Richard Ollis

Personal information
- Full name: Richard Leslie Ollis
- Born: 14 January 1961 (age 65) Clifton, Bristol, England
- Batting: Left-handed
- Role: Batsman

Domestic team information
- 1981–1985: Somerset
- First-class debut: 29 August 1981 Somerset v Gloucestershire
- Last First-class: 30 August 1985 Somerset v Derbyshire
- List A debut: 19 June 1983 Somerset v Glamorgan
- Last List A: 16 June 1985 Somerset v Yorkshire

Career statistics
| Competition | First-class | List A |
| Matches | 37 | 16 |
| Runs scored | 1016 | 149 |
| Batting average | 18.14 | 16.55 |
| 100s/50s | –/4 | –/– |
| Top score | 99* | 46 |
| Balls bowled | 30 | – |
| Wickets | – | – |
| Bowling average | – | – |
| 5 wickets in innings | – | – |
| 10 wickets in match | – | – |
| Best bowling | 0/2 | – |
| Catches/stumpings | 19/– | 5/– |
- Source: CricketArchive, 17 November 2010

= Richard Ollis =

English cricketer (born 1961)

Richard Leslie Ollis (born 14 January 1961) played first-class and List A cricket for Somerset between 1981 and 1985. He was born at Clifton, Bristol.

The son of a haulage contractor from Keynsham, Ollis was an upright left-handed batsman used either as an opener or in the middle order. He also bowled occasional right-arm medium pace and once or twice kept wicket.

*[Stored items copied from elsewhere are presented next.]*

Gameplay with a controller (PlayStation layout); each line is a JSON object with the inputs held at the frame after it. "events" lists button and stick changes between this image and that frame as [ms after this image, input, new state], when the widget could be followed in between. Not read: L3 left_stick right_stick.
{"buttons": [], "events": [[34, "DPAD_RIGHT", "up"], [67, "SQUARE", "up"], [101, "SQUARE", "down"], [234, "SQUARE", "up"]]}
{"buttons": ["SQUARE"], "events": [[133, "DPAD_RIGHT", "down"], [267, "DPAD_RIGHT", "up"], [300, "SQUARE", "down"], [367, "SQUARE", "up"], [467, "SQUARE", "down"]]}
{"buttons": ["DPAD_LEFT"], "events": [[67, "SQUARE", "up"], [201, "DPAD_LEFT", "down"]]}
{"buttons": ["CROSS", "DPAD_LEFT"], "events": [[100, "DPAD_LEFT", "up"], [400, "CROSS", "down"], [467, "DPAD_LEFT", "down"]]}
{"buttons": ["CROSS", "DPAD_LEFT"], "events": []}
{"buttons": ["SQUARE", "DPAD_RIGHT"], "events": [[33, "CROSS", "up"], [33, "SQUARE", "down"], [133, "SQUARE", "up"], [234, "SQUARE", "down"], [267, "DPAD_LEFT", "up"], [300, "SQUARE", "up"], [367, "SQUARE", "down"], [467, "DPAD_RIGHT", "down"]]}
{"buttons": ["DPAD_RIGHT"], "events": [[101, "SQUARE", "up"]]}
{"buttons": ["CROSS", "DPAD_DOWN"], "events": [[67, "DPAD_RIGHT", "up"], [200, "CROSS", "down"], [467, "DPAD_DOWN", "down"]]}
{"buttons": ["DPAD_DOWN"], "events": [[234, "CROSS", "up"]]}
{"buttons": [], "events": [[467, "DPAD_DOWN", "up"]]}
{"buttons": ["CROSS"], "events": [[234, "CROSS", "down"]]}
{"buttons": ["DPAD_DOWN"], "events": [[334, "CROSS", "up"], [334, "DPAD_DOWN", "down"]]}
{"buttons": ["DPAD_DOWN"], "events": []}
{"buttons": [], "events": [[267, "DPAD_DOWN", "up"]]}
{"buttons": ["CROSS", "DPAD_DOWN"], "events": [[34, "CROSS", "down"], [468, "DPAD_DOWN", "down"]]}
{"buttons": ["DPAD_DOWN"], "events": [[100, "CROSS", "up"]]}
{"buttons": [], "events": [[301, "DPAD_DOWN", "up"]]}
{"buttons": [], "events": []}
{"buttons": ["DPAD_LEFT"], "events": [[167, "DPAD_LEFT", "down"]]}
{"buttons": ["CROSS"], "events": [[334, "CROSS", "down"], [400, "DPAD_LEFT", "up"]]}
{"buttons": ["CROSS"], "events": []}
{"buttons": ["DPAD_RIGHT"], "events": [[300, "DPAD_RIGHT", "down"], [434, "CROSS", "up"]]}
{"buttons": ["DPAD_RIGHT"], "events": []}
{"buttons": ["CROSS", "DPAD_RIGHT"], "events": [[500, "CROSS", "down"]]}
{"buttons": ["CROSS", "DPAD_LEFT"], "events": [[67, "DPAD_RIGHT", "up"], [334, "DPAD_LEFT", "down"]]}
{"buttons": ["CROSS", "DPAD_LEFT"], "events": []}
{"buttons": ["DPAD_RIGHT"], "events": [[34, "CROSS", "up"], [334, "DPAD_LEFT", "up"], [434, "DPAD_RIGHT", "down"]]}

Ollis played for Somerset's second eleven in the Second Eleven Championship and the Minor Counties from 1978, and made his first-class debut in two matches at the end of the 1981 season. He played only once in 1982, but in 1983, he was brought into the team when Somerset's Test players, Ian Botham, Vic Marks, Viv Richards and Joel Garner disappeared on World Cup duty and stayed there for much of the season. Ollis's first game of the season was against Gloucestershire at Bristol; after two declarations, Gloucestershire set Somerset 330 to win in 217 minutes and as opening batsmen Ollis and Somerset captain Peter Roebuck made no attempt to go for the runs. At the designated close of play, they had reached 174 for no wicket, with Ollis not out 99, and Gloucestershire captain David Graveney bowled an extra over in an attempt to secure Ollis his century; however Ollis was unable to score from it, and finished on 99 not out. That proved to be the highest score of Ollis's first-class career, though he passed 50 twice more in the 1983 season on his way to his best aggregate and average, 517 runs at 25.85.

In 1984, Ollis was out of form and featured in only six first-class matches, making only 112 runs in them. But he returned to fairly regular cricket in 1985, appearing in 15 first-class matches and turning out regularly for the first time in Somerset's limited-overs side, though without much success. His 55 against Warwickshire was his only score of more than 50 in all matches in 1985, and it was overshadowed by the innings of 322 by Richards, made in less than five hours; Ollis shared a third wicket partnership of 174 with Richards. At the end of the 1985 season, Ollis's contract was not renewed by Somerset and he left first-class cricket.